Scientific and Regulatory Evidence
- Medicines for Human Use (Clinical Trials) Regulations 2004
- ICH E6(R2) – Good Clinical Practice
- HRA Equality, Diversity, and Inclusion in Research Guidance
- MHRA GCP Inspection Reports
- NIHR Diversity and Inclusion Framework
Special Considerations
- Oncology Trials: Require proactive outreach to ensure inclusion of diverse populations often disproportionately affected by cancer.
- Pediatrics: Age-appropriate consent and assent processes are critical for including children in trials.
- Rare Diseases: Collaborative biobank and registry use can help capture diverse patient data.
- Decentralised Trials: Offer opportunities to improve representation by reducing travel burdens.
When Sponsors Should Seek Regulatory Advice
- If designing diversity action plans for high-impact global submissions.
- When trials involve vulnerable populations with ethical complexities.
- If inspection findings reveal poor recruitment diversity.
- For rare disease and paediatric trials with small and diverse cohorts.
- When developing strategies for decentralized models that impact recruitment patterns.
FAQs
1. Why is patient diversity important in UK clinical trials?
Diverse populations ensure trial results are generalisable and reflect real-world patient use, strengthening safety and efficacy data.
2. Does MHRA mandate diversity quotas?
No. MHRA does not mandate quotas but expects sponsors to adopt inclusive recruitment strategies and justify eligibility criteria.
3. How can NHS Trusts support diversity?
Through outreach programmes, partnerships with community organisations, and integration of recruitment into routine healthcare.
4. What are common barriers to diversity in UK trials?
Language barriers, mistrust of research, socioeconomic constraints, and lack of accessible trial sites.
5. Are there UK-specific diversity initiatives?
Yes. NIHR has developed frameworks to strengthen equality, diversity, and inclusion in research.
6. Do sponsors need to report diversity metrics?
While not mandatory, reporting diversity metrics is encouraged and often required for global submissions.

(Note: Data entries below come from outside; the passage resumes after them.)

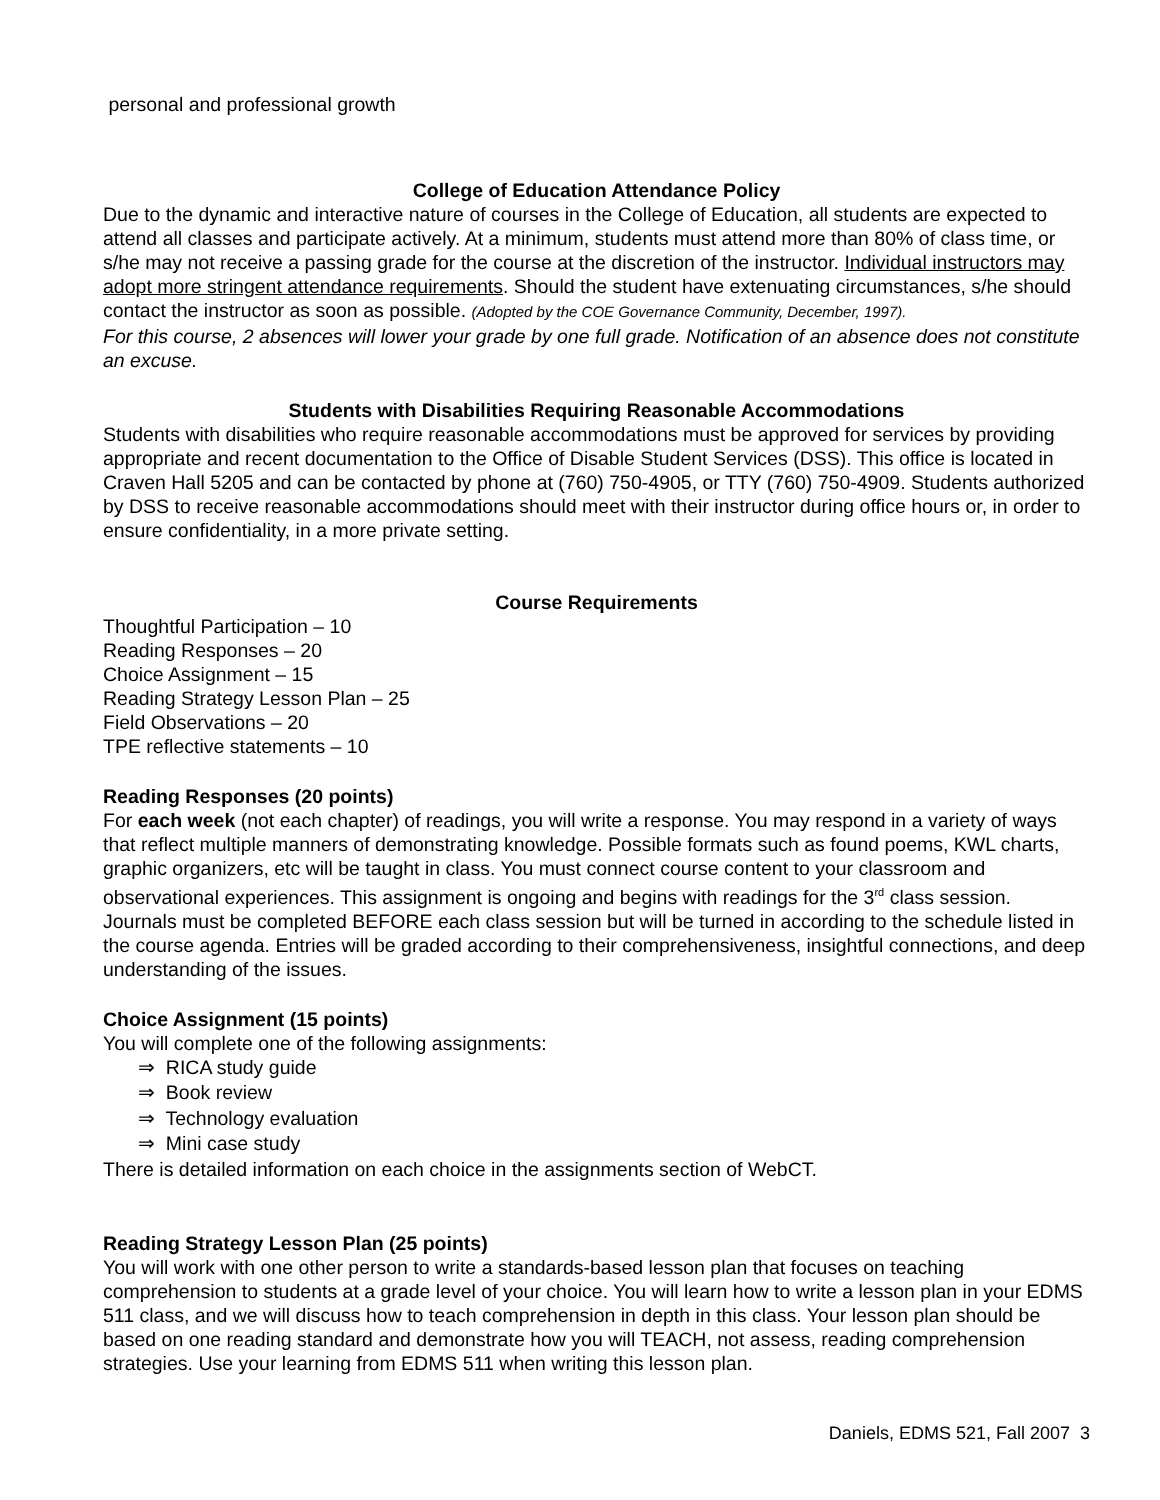personal and professional growth
College of Education Attendance Policy
Due to the dynamic and interactive nature of courses in the College of Education, all students are expected to attend all classes and participate actively. At a minimum, students must attend more than 80% of class time, or s/he may not receive a passing grade for the course at the discretion of the instructor. Individual instructors may adopt more stringent attendance requirements. Should the student have extenuating circumstances, s/he should contact the instructor as soon as possible. (Adopted by the COE Governance Community, December, 1997).
For this course, 2 absences will lower your grade by one full grade. Notification of an absence does not constitute an excuse.
Students with Disabilities Requiring Reasonable Accommodations
Students with disabilities who require reasonable accommodations must be approved for services by providing appropriate and recent documentation to the Office of Disable Student Services (DSS). This office is located in Craven Hall 5205 and can be contacted by phone at (760) 750-4905, or TTY (760) 750-4909. Students authorized by DSS to receive reasonable accommodations should meet with their instructor during office hours or, in order to ensure confidentiality, in a more private setting.
Course Requirements
Thoughtful Participation – 10
Reading Responses – 20
Choice Assignment – 15
Reading Strategy Lesson Plan – 25
Field Observations – 20
TPE reflective statements – 10
Reading Responses (20 points)
For each week (not each chapter) of readings, you will write a response. You may respond in a variety of ways that reflect multiple manners of demonstrating knowledge. Possible formats such as found poems, KWL charts, graphic organizers, etc will be taught in class. You must connect course content to your classroom and observational experiences. This assignment is ongoing and begins with readings for the 3<sup>rd</sup> class session. Journals must be completed BEFORE each class session but will be turned in according to the schedule listed in the course agenda. Entries will be graded according to their comprehensiveness, insightful connections, and deep understanding of the issues.
Choice Assignment (15 points)
You will complete one of the following assignments:
⇒ RICA study guide
⇒ Book review
⇒ Technology evaluation
⇒ Mini case study
There is detailed information on each choice in the assignments section of WebCT.
Reading Strategy Lesson Plan (25 points)
You will work with one other person to write a standards-based lesson plan that focuses on teaching comprehension to students at a grade level of your choice. You will learn how to write a lesson plan in your EDMS 511 class, and we will discuss how to teach comprehension in depth in this class. Your lesson plan should be based on one reading standard and demonstrate how you will TEACH, not assess, reading comprehension strategies. Use your learning from EDMS 511 when writing this lesson plan.
Daniels, EDMS 521, Fall 2007 3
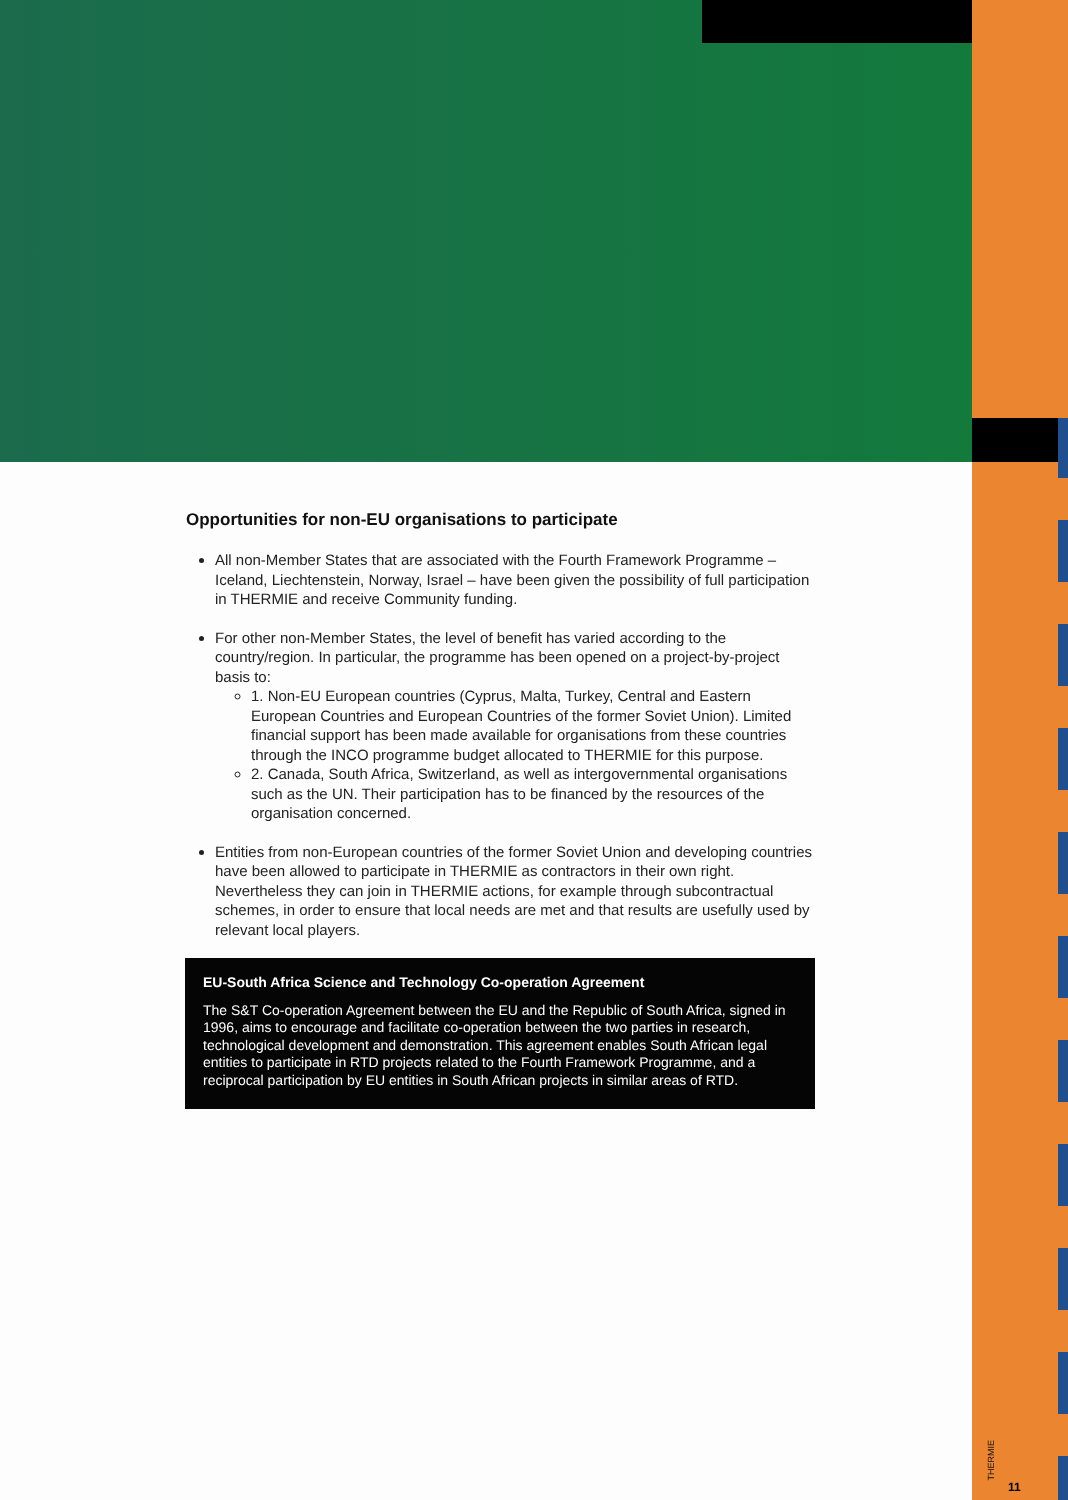Opportunities for non-EU organisations to participate
All non-Member States that are associated with the Fourth Framework Programme – Iceland, Liechtenstein, Norway, Israel – have been given the possibility of full participation in THERMIE and receive Community funding.
For other non-Member States, the level of benefit has varied according to the country/region. In particular, the programme has been opened on a project-by-project basis to:
1. Non-EU European countries (Cyprus, Malta, Turkey, Central and Eastern European Countries and European Countries of the former Soviet Union). Limited financial support has been made available for organisations from these countries through the INCO programme budget allocated to THERMIE for this purpose.
2. Canada, South Africa, Switzerland, as well as intergovernmental organisations such as the UN. Their participation has to be financed by the resources of the organisation concerned.
Entities from non-European countries of the former Soviet Union and developing countries have been allowed to participate in THERMIE as contractors in their own right. Nevertheless they can join in THERMIE actions, for example through subcontractual schemes, in order to ensure that local needs are met and that results are usefully used by relevant local players.
EU-South Africa Science and Technology Co-operation Agreement
The S&T Co-operation Agreement between the EU and the Republic of South Africa, signed in 1996, aims to encourage and facilitate co-operation between the two parties in research, technological development and demonstration. This agreement enables South African legal entities to participate in RTD projects related to the Fourth Framework Programme, and a reciprocal participation by EU entities in South African projects in similar areas of RTD.
THERMIE
11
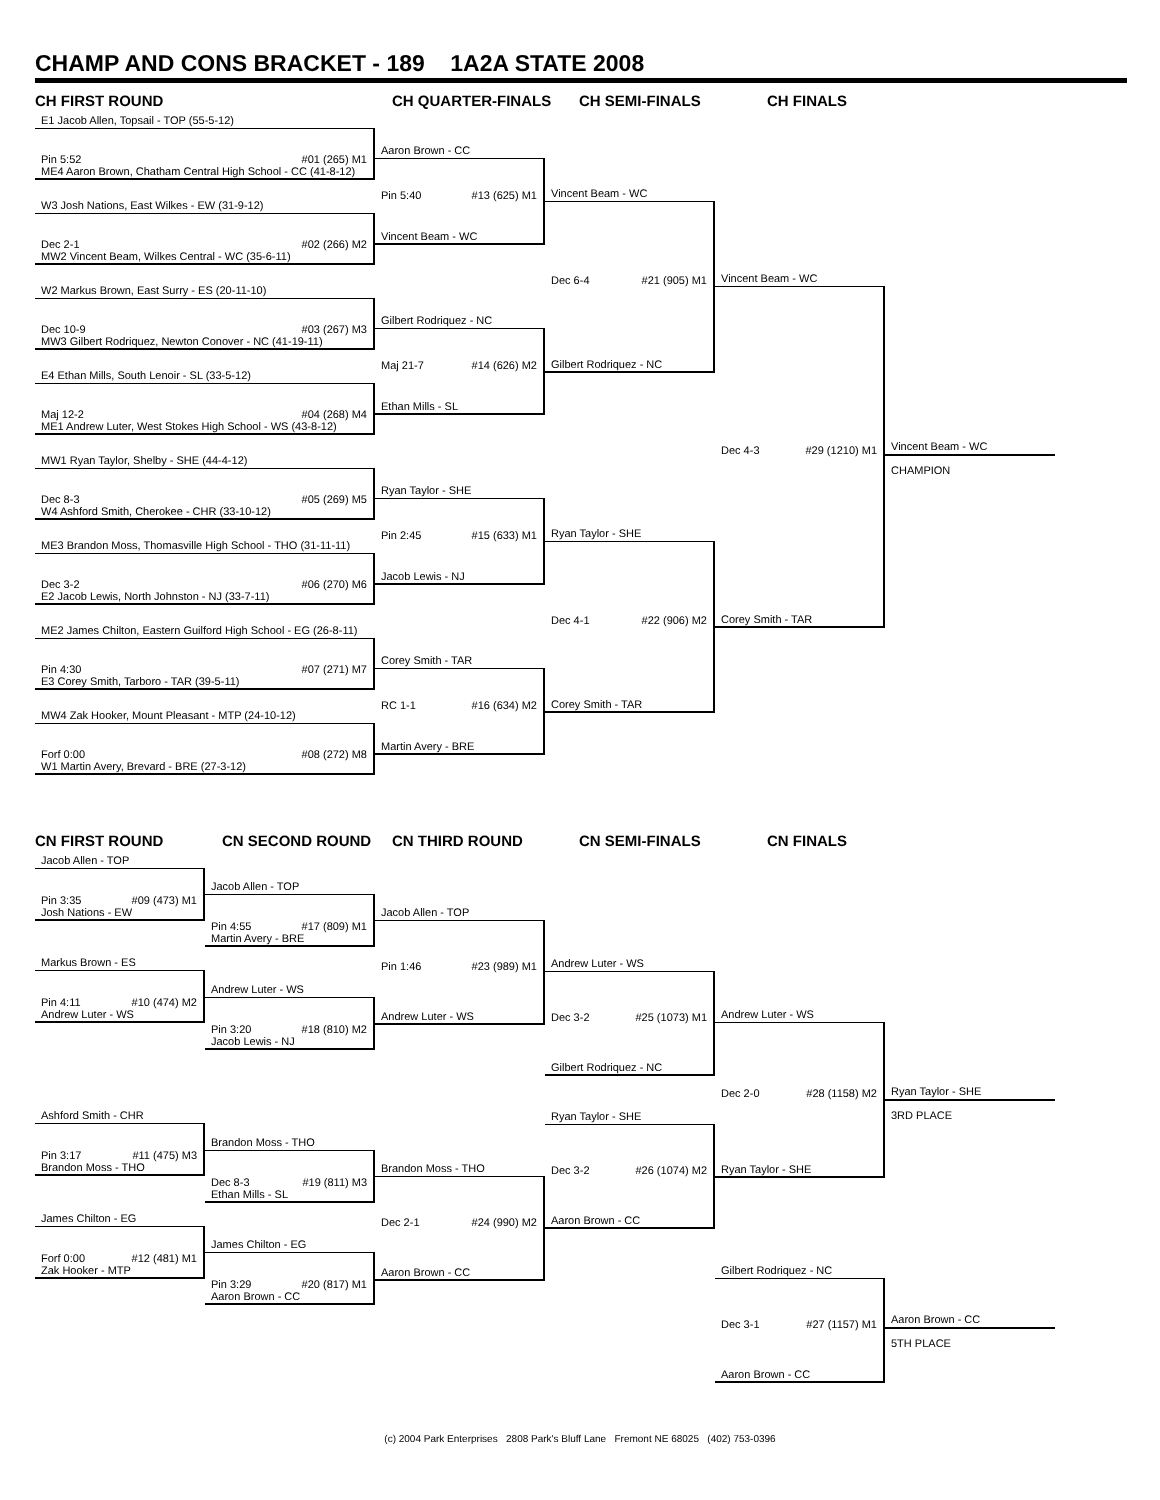CHAMP AND CONS BRACKET - 189 1A2A STATE 2008
CH FIRST ROUND CH QUARTER-FINALS CH SEMI-FINALS CH FINALS
E1 Jacob Allen, Topsail - TOP (55-5-12)
Pin 5:52 #01 (265) M1
ME4 Aaron Brown, Chatham Central High School - CC (41-8-12)
W3 Josh Nations, East Wilkes - EW (31-9-12)
Dec 2-1 #02 (266) M2
MW2 Vincent Beam, Wilkes Central - WC (35-6-11)
W2 Markus Brown, East Surry - ES (20-11-10)
Dec 10-9 #03 (267) M3
MW3 Gilbert Rodriquez, Newton Conover - NC (41-19-11)
E4 Ethan Mills, South Lenoir - SL (33-5-12)
Maj 12-2 #04 (268) M4
ME1 Andrew Luter, West Stokes High School - WS (43-8-12)
MW1 Ryan Taylor, Shelby - SHE (44-4-12)
Dec 8-3 #05 (269) M5
W4 Ashford Smith, Cherokee - CHR (33-10-12)
ME3 Brandon Moss, Thomasville High School - THO (31-11-11)
Dec 3-2 #06 (270) M6
E2 Jacob Lewis, North Johnston - NJ (33-7-11)
ME2 James Chilton, Eastern Guilford High School - EG (26-8-11)
Pin 4:30 #07 (271) M7
E3 Corey Smith, Tarboro - TAR (39-5-11)
MW4 Zak Hooker, Mount Pleasant - MTP (24-10-12)
Forf 0:00 #08 (272) M8
W1 Martin Avery, Brevard - BRE (27-3-12)
Aaron Brown - CC
Pin 5:40 #13 (625) M1
Vincent Beam - WC
Gilbert Rodriquez - NC
Maj 21-7 #14 (626) M2
Ethan Mills - SL
Ryan Taylor - SHE
Pin 2:45 #15 (633) M1
Jacob Lewis - NJ
Corey Smith - TAR
RC 1-1 #16 (634) M2
Martin Avery - BRE
Vincent Beam - WC
Dec 6-4 #21 (905) M1
Gilbert Rodriquez - NC
Ryan Taylor - SHE
Dec 4-1 #22 (906) M2
Corey Smith - TAR
Vincent Beam - WC
Dec 4-3 #29 (1210) M1
Corey Smith - TAR
Vincent Beam - WC
CHAMPION
CN FIRST ROUND CN SECOND ROUND CN THIRD ROUND CN SEMI-FINALS CN FINALS
Jacob Allen - TOP
Pin 3:35 #09 (473) M1
Josh Nations - EW
Markus Brown - ES
Pin 4:11 #10 (474) M2
Andrew Luter - WS
Ashford Smith - CHR
Pin 3:17 #11 (475) M3
Brandon Moss - THO
James Chilton - EG
Forf 0:00 #12 (481) M1
Zak Hooker - MTP
Jacob Allen - TOP
Pin 4:55 #17 (809) M1
Martin Avery - BRE
Andrew Luter - WS
Pin 3:20 #18 (810) M2
Jacob Lewis - NJ
Brandon Moss - THO
Dec 8-3 #19 (811) M3
Ethan Mills - SL
James Chilton - EG
Pin 3:29 #20 (817) M1
Aaron Brown - CC
Jacob Allen - TOP
Pin 1:46 #23 (989) M1
Andrew Luter - WS
Brandon Moss - THO
Dec 2-1 #24 (990) M2
Aaron Brown - CC
Andrew Luter - WS
Dec 3-2 #25 (1073) M1
Gilbert Rodriquez - NC
Ryan Taylor - SHE
Dec 3-2 #26 (1074) M2
Aaron Brown - CC
Andrew Luter - WS
Dec 2-0 #28 (1158) M2
Ryan Taylor - SHE
Gilbert Rodriquez - NC
Dec 3-1 #27 (1157) M1
Aaron Brown - CC
Ryan Taylor - SHE
3RD PLACE
Aaron Brown - CC
5TH PLACE
(c) 2004 Park Enterprises 2808 Park's Bluff Lane Fremont NE 68025 (402) 753-0396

7. How does decentralised research affect diversity?
Decentralised models improve access for patients in remote or underserved communities, supporting diversity goals.
Conclusion
Patient diversity in UK clinical research is both a regulatory expectation and an ethical responsibility. With MHRA and HRA oversight, NHS infrastructure, and NIHR diversity initiatives, the UK has the foundation to improve representation across trials. Sponsors, CROs, and investigators must adopt proactive recruitment strategies, community engagement programmes, and decentralised models to achieve equitable inclusion. By addressing barriers systematically, UK trials can produce results that are scientifically robust, ethically sound, and globally credible.